◆ EXERCISE REQUIREMENTS
Wherever a picture appears, leave it out, and transcribe the rest of the records exactly.

..........

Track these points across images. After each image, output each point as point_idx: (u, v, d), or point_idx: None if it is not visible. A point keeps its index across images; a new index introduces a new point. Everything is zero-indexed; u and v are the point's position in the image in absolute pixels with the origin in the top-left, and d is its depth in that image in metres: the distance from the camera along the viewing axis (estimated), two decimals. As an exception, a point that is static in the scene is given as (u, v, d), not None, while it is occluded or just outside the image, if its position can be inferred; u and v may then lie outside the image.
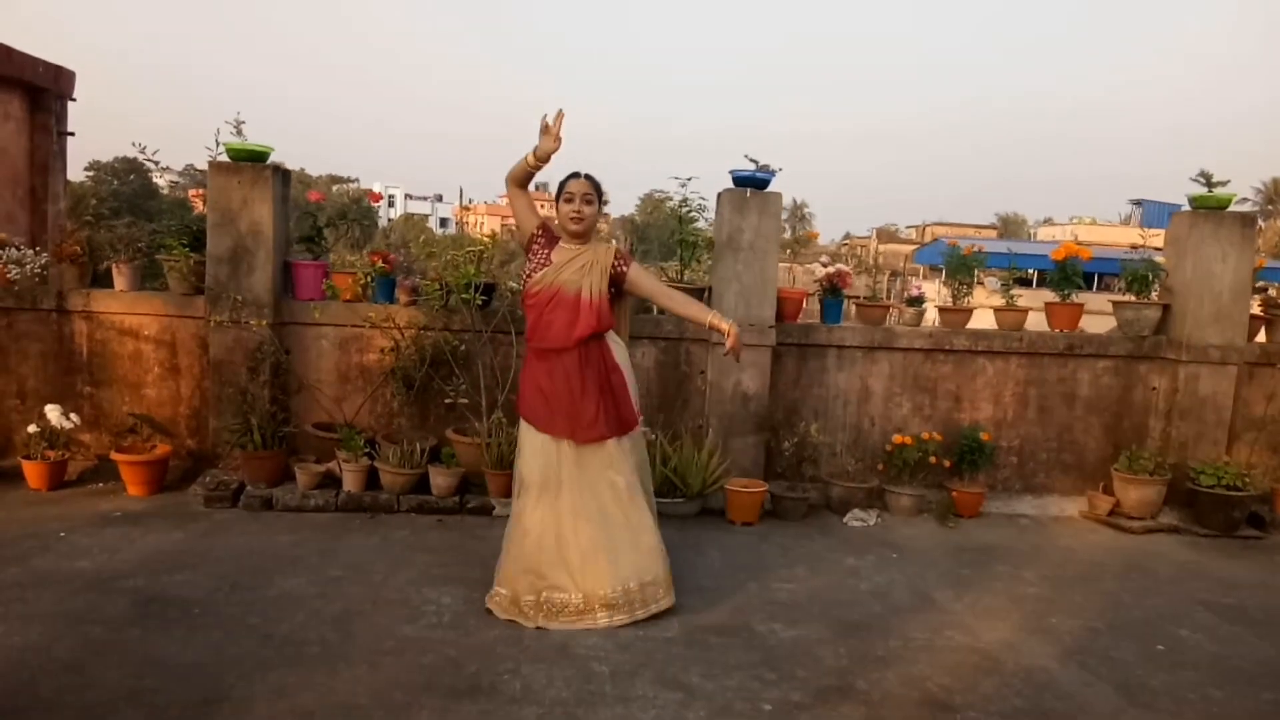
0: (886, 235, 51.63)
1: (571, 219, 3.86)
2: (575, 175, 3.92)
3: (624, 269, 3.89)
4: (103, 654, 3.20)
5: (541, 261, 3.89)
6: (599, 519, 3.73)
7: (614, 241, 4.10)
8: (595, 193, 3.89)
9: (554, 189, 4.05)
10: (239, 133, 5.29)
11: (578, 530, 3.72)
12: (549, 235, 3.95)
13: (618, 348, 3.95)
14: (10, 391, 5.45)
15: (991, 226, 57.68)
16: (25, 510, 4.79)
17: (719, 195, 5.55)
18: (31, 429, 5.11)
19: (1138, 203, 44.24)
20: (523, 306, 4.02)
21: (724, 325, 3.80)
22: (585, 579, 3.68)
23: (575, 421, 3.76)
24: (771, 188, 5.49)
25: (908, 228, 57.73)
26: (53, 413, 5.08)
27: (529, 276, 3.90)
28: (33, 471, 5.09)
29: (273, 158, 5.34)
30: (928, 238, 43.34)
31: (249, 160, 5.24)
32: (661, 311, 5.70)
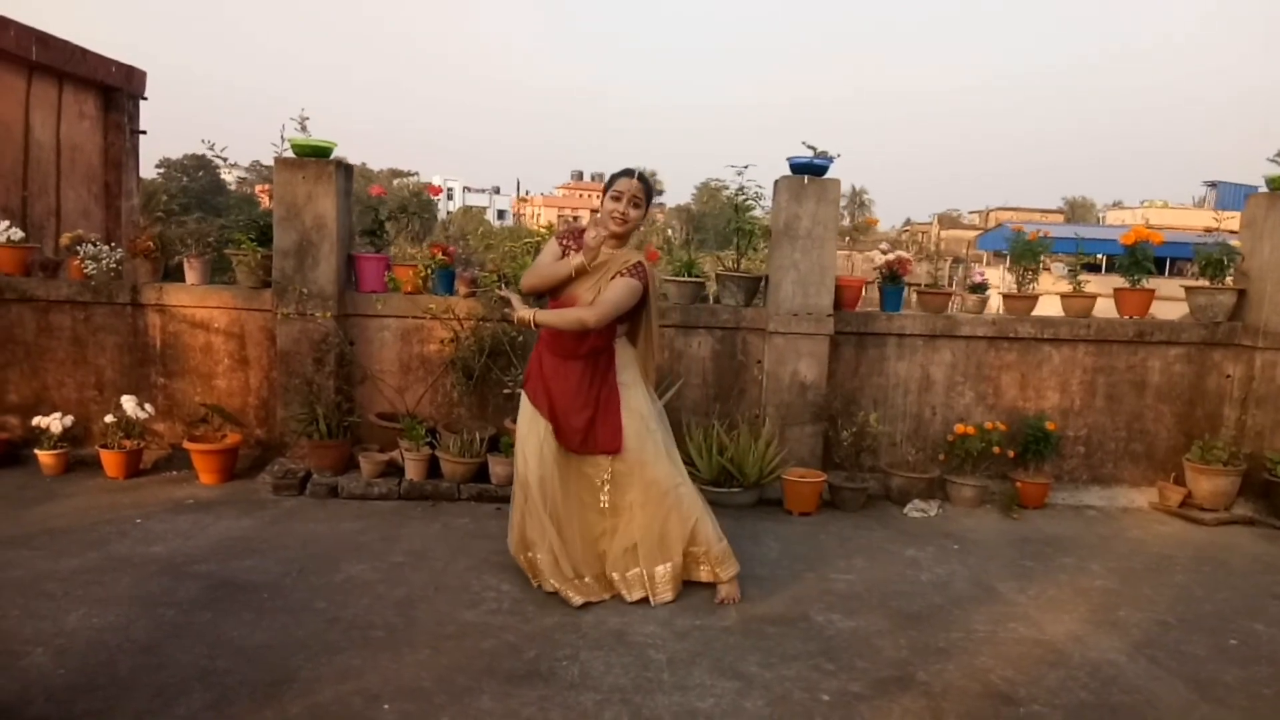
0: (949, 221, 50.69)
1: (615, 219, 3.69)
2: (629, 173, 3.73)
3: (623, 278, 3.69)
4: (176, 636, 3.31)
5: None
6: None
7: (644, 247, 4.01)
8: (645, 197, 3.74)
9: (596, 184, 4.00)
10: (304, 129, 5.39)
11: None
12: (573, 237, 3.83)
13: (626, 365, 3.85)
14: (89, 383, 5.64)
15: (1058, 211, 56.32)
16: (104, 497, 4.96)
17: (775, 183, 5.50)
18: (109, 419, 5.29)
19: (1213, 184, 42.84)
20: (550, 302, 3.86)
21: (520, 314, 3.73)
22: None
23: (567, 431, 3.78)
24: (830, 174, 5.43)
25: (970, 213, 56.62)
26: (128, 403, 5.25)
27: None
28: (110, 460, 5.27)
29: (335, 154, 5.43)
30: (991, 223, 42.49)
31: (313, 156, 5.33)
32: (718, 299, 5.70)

..........

◆ EXPECTED ANSWER
Track these points across images. After each image, output each point as point_idx: (u, v, d), or point_idx: None if it is not visible. A point keeps its index across images; a new index introduces a new point. Everything is zero-indexed; u and v are the point's position in the image in absolute pixels with the origin in the top-left, and d is its depth in that image in metres: the distance from the camera along the viewing axis (estimated), two decimals. As an exception, a point that is static in the scene is given as (u, v, d), not None, while it is occluded or just outside the image, if its position can be inferred; u and v may then lie outside the image.
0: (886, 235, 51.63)
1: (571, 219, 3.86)
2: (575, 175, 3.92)
3: (624, 269, 3.89)
4: (103, 654, 3.20)
5: (541, 261, 3.89)
6: (599, 519, 3.73)
7: (614, 241, 4.10)
8: (595, 193, 3.89)
9: (554, 189, 4.05)
10: (239, 133, 5.29)
11: (578, 530, 3.72)
12: (549, 235, 3.95)
13: (618, 348, 3.95)
14: (10, 391, 5.45)
15: (991, 226, 57.68)
16: (25, 510, 4.79)
17: (719, 195, 5.55)
18: (31, 429, 5.11)
19: (1138, 203, 44.24)
20: (523, 306, 4.02)
21: (724, 325, 3.80)
22: (585, 579, 3.68)
23: (575, 421, 3.76)
24: (771, 188, 5.49)
25: (908, 228, 57.73)
26: (53, 413, 5.08)
27: (529, 276, 3.90)
28: (33, 471, 5.09)
29: (273, 158, 5.34)
30: (928, 238, 43.34)
31: (249, 160, 5.24)
32: (661, 311, 5.70)
0: (949, 221, 50.69)
1: (615, 219, 3.69)
2: (629, 173, 3.73)
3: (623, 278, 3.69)
4: (176, 636, 3.31)
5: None
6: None
7: (644, 247, 4.01)
8: (645, 197, 3.74)
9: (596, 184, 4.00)
10: (304, 129, 5.39)
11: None
12: (573, 237, 3.83)
13: (626, 365, 3.85)
14: (89, 383, 5.64)
15: (1058, 211, 56.32)
16: (104, 497, 4.96)
17: (775, 183, 5.50)
18: (109, 419, 5.29)
19: (1213, 184, 42.84)
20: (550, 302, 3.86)
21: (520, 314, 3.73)
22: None
23: (567, 431, 3.78)
24: (830, 174, 5.43)
25: (970, 213, 56.62)
26: (128, 403, 5.25)
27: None
28: (110, 460, 5.27)
29: (335, 154, 5.43)
30: (991, 223, 42.49)
31: (313, 156, 5.33)
32: (718, 299, 5.70)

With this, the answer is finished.